I actually know an amputee, who lost his limb to a winch on a 2 1/2 Ton, who went on to serve for over ten more years.  He remustered from Armd Crewman to Engineer and I think was in CFB Petawawa Drafting Section, before being posted to another Base.

Major Bruce Henwood lost both legs to a mine strike in Bosnia and went on to serve for a couple more years, and has become an advocate for CF members in similar circumstances.


----------



## the 48th regulator (29 Dec 2005)

There you go then, I stand corrected.  Yet he fought a long and hard battle;

http://www.forces.gc.ca/hr/scondva/engraph/09chap1_e.asp?cat=1&Chapter=1

and eventually won the MSM, specifically for his efforts on Bill C-44


dileas

tess


----------



## 3rd Horseman (29 Dec 2005)

I do believe 48th was correct in his assumption, Bruce was released for his legs and other stuff but he was released. I know of one guy who was in my unit with a missing foot from a mine explosion in Yugo. The CO worked real hard to keep him, he passed all the PT tests and combat tests with flying colours. He was still hounded by the system to get him out, it was only the CO and his fight that kept him, he re-mustered to the Navy and last I saw him he was training sailors on the fine art of closing with and destroying the enemy. I think it was an accommodation position and he was going to be out in 5 years anyway. I can also remember a sailor with out leg years ago, he lost it in a tracker crash on the Bonnie. He served and was promoted for full 30 years. Those days are gone, all are out now. The argument I was privy to for not keeping amputees was that if we did then an amputee would be able to apply at the recruit centre and argue that we had positions for amputees. Does anyone know of a current amputee in the system not on an accommodation or awaiting release? It would be so nice to have an army that would keep the battle wounded, so many staff jobs that could be done by an amputee. I was released for my wounds and figure it was a huge waste of knowledge, money and training especially at the point in my career I was, just desk jobs were in my future. You would think that the schools would benefit from all of us who were wounded and could not return to battle but could prepare others for that eventuality better than most dew to our unique perspectives.


----------



## Armymedic (29 Dec 2005)

Al, go take care of the kids so Kristen can get on here  

Loss of a limb is not an automatic release from the CF. Again like most injuries and illnesses, it comes to universality of service and the ability of your trade or another trade to  be able to accommodate you. Because you don't have a foot, does not mean you are unable to still serve the CF.

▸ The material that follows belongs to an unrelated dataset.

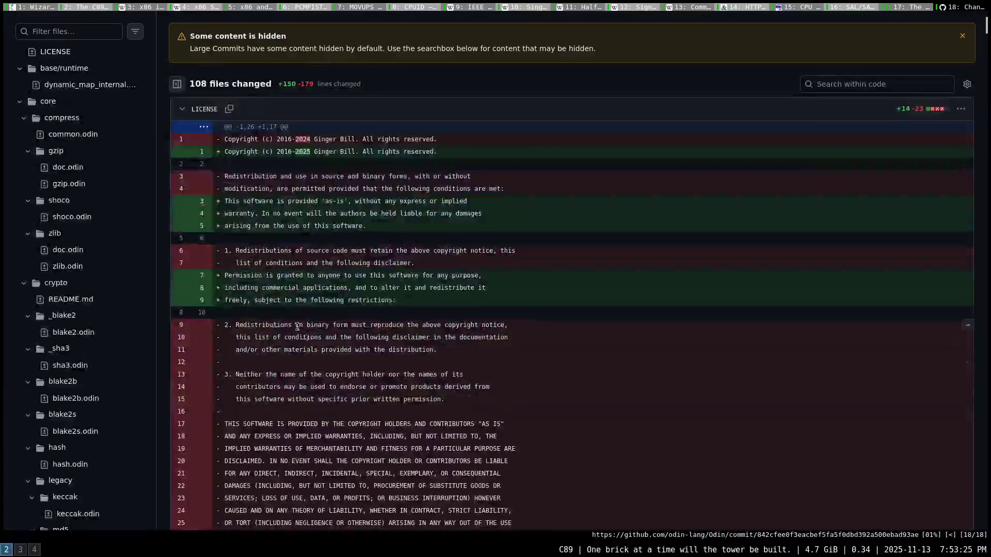
scroll(271, 299, "down", 1)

Each case would be looked at on an individual basis, and judging the validity any particular injury is above my pay grade.


----------



## ZipperHead (29 Dec 2005)

After discussing this with my wife (a Med Tech), she says basically what others have: you will be placed on Category, and then dependant on many things (severity of injury, willingness to continue working, CO's ability to fight for you, what Career Shop says,etc) you could serve, but for how long??? If you have 6 months in, lose a leg, it's pretty unlikely you would be kept around for another 24.5 years (current "full" service). But if you were near the end of your career, it's pretty likely they would find employment for you.

I personally believe, circumstances of course dictating, they should look at retaining personnel injured in service, such as a mine injury, just because of what the person gave up in serving. This would open the doors for every ass-head who gets hurt fricking around (horseplay) in the canteen to stay in forever, though, so they draw the line, and say "that's that" for everyone. Pretty uncaring, but that is life in general. The fact that they keep in many pers well past their "best before" date, and not those that get injured on operations, makes me angry, but the Machine only looks after itself.

Al


----------



## the 48th regulator (29 Dec 2005)

Bang on Al,

I think your post really sums it up, (thanks Kirsten as well).

It is a shame, as these are the types of troops that would pass on the most information, and in the long run help them in their healing as well.

dileas

tess


----------



## Blackhorse7 (30 Dec 2005)

Dog.. I know of two RCMP members who lost their lower legs (not both, one each) that were able to continue regular duty after being fitted with prosthetics.  But that being said, they were able to meet the physical requirements of the job.  I don't see an infanteer losing his lower leg and going back to the Infantry.  I would like to think that the CF would allow a re-muster to a different trade, but I'll admit I don't know if they would in all cases.

Anyway,   to those American soldiers for carrying on.


----------



## Pte_Martin (1 Jan 2006)

If i Offend anyone I'm sorry, but does anyone know what happened to the SGT. that lost his leg in the friendly fire incident in Afghanistan?


----------



## Canadian-infanteer (26 Feb 2006)

George Wallace said:
			
		

> Major Bruce Henwood lost both legs to a mine strike in Bosnia and went on to serve for a couple more years, and has become an advocate for CF members in similar circumstances.



He served from his accident in september 1995 until 1998 because that is when his Contract with the military ended and he got the boot because because he could not complete physical requirements to stay in the forces.


----------